‘Near the cross.. .stood his mother’ [John 19.25]. It was in response to Protestant criticisms of depictions of the melodramatic swooning of the Virgin Mary – which characterized for them the sensationalized and cultic images of the corrupt Catholic Church – that the Council of Trent recommended to artists a closer adherence to these words of John’s Gospel.

A standing Virgin thus came to replace a collapsed or fainting figure; a change which in turn was more congruous with the courageous, triumphant image of the Counter-Reformation. In this panel showing the Deposition from Rubens’ Antwerp altarpiece, the figure of the Virgin Mary shows little sign of physical weakness as she reaches up towards her Son, all her anguish concentrated in her pale face and pleading gestures.

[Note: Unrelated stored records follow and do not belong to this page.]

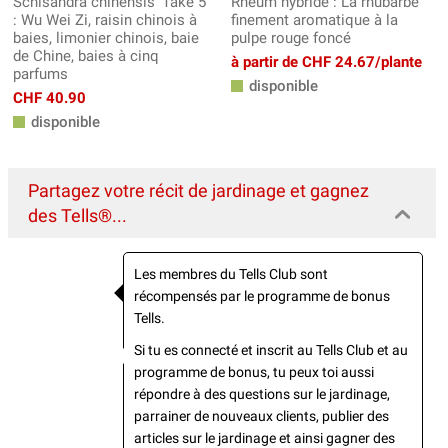
Schisandra chinensis 'Take 5'
Rheum hybride : La rhubarbe
: Wu Wei Zi, raisin chinois à
finement aromatique à la
baies, limonier chinois, baie
pulpe rouge foncé
de Chine, baies à cinq
à partir de CHF 24.67/plante
parfums
disponible
CHF 40.90
disponible
Partagez votre récit de jardinage et gagnez
des Tells®...
Les membres du Tells Club sont
récompensés par le programme de bonus
Tells.
Si tu es connecté et inscrit au Tells Club et au
programme de bonus, tu peux toi aussi
répondre à des questions sur le jardinage,
parrainer de nouveaux clients, publier des
articles sur le jardinage et ainsi gagner des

The work of Peter Paul Rubens is instrumental in defining the emotional fervour and intense religiosity of the visual language of the Counter-Reformation in the Spanish Netherlands. Himself a convert Catholic, Rubens worked in Antwerp at a time when the Catholic Archdukes Albert and Isabella were supervising projects of religious and economic revival in the city.

It was as part of this widespread resurgence of religious imagery, placing an emphasis on the glorification of the Virgin and the saints after the destructions of iconoclasm, that Rubens was commissioned to paint this altarpiece between 1610 and 1614 for Antwerp cathedral.

Despite its sweeping diagonal composition and dramatic deep shadows, the new figure of the courageous Virgin reminds us of the Counter-Reformation Church’s staunch and transcendent defiance.